BEGIN SOURCE MATERIAL

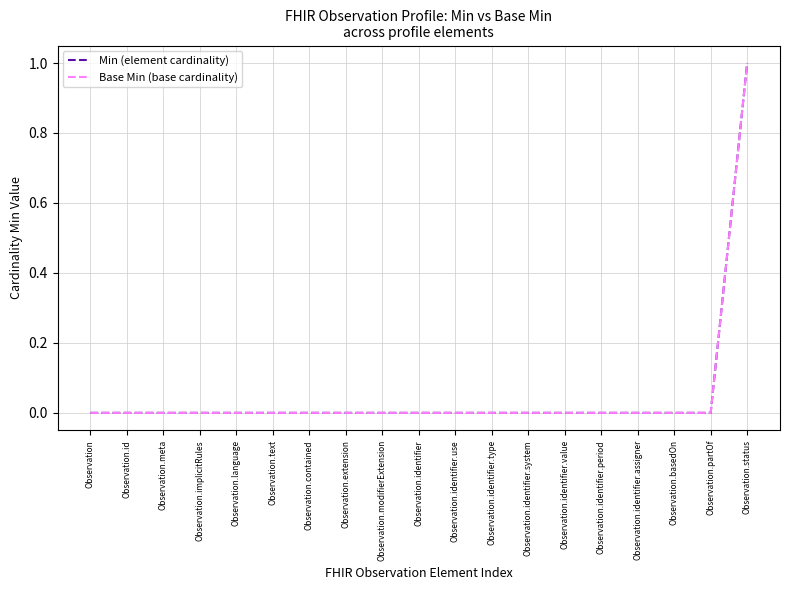

True or false: Base Min (base cardinality) has more than 0 interior local peaks.

False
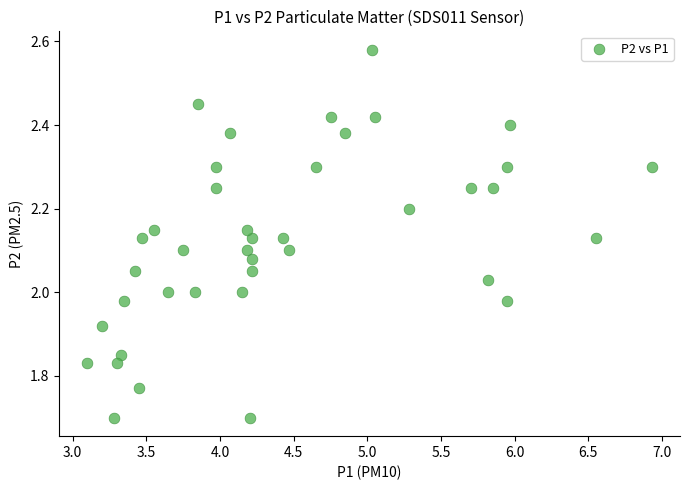

What is the range of X values (max minus min)?

3.8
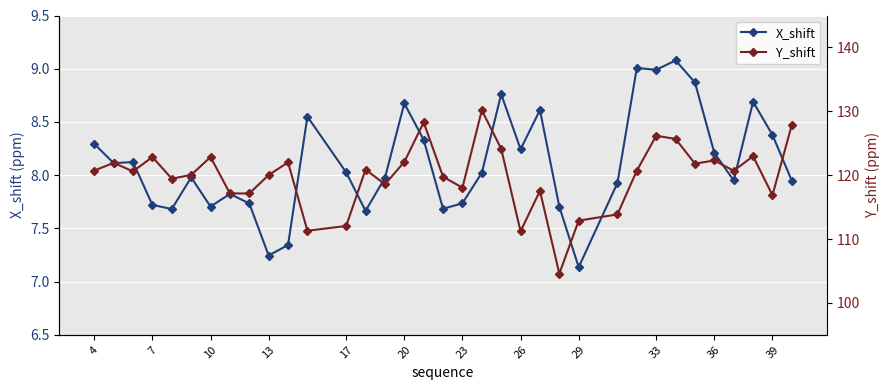

True or false: X_shift and Y_shift intersect in this chart.

False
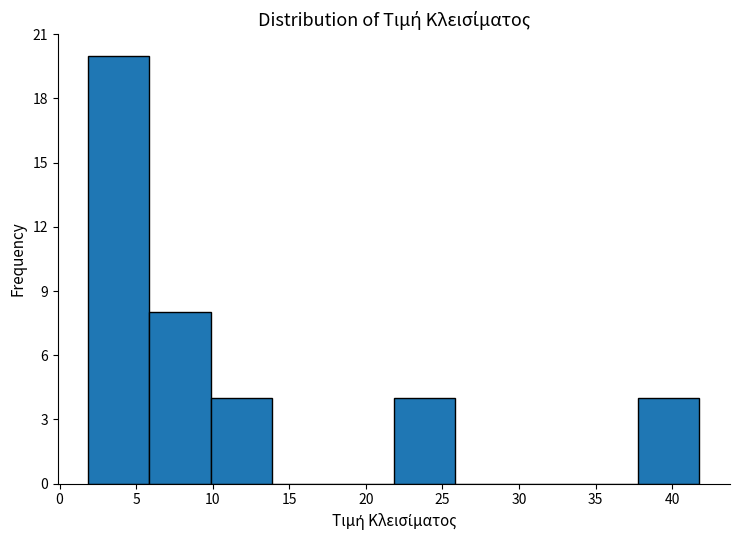

Which range on the x-axis has the tallest bar?

2 to 6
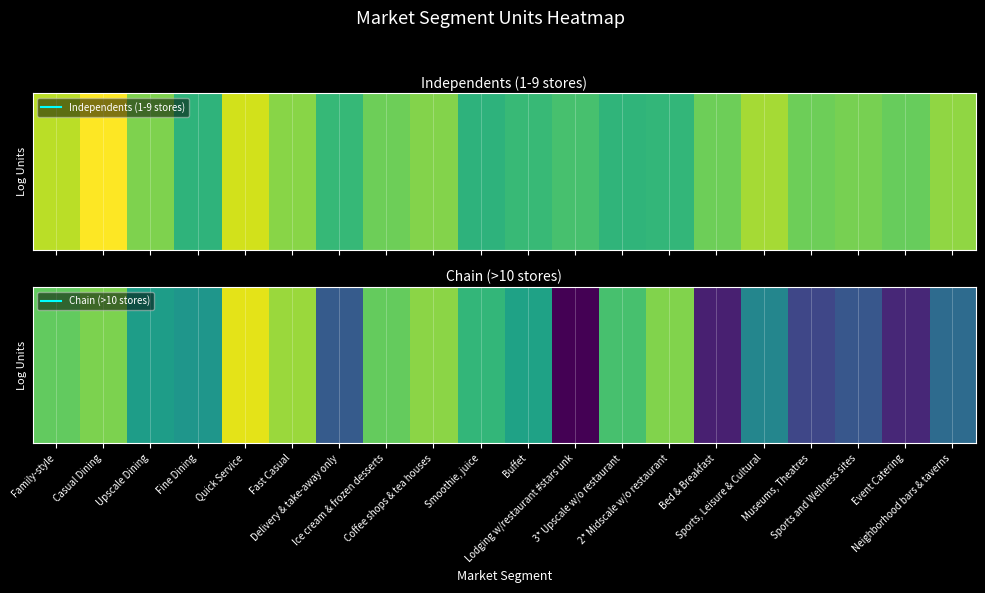

Which category has the lowest value across all series?

Lodging w/restaurant #stars unk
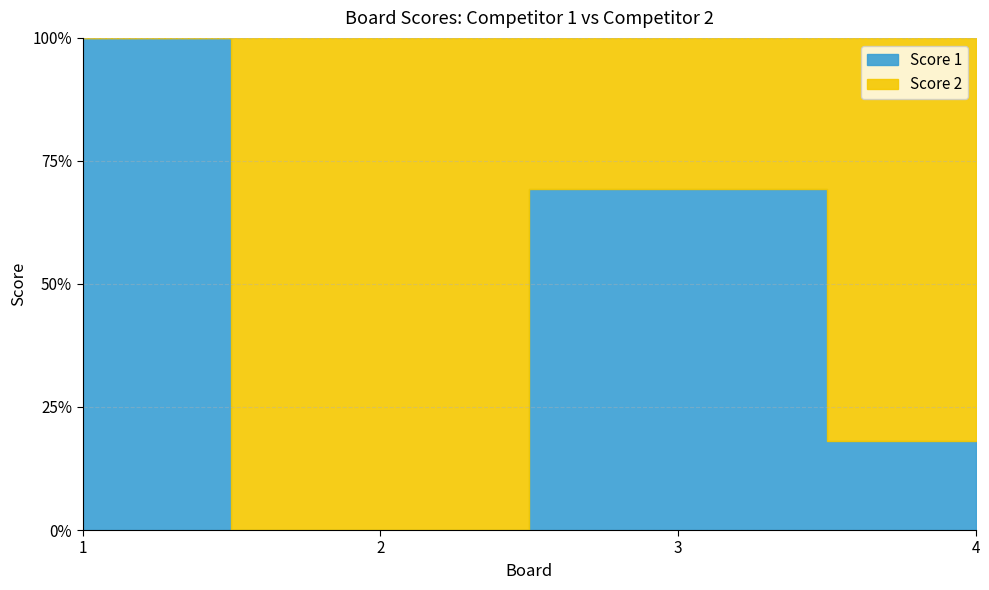

How many values in Score 2 are above zero?

3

END SOURCE MATERIAL

Rewrite the material above as a numbered list, one line per item, omitting blank lines. Leave the pictures out of the answer.

1. True or false: Base Min (base cardinality) has more than 0 interior local peaks.
2. False
3. What is the range of X values (max minus min)?
4. 3.8
5. True or false: X_shift and Y_shift intersect in this chart.
6. False
7. Which range on the x-axis has the tallest bar?
8. 2 to 6
9. Which category has the lowest value across all series?
10. Lodging w/restaurant #stars unk
11. How many values in Score 2 are above zero?
12. 3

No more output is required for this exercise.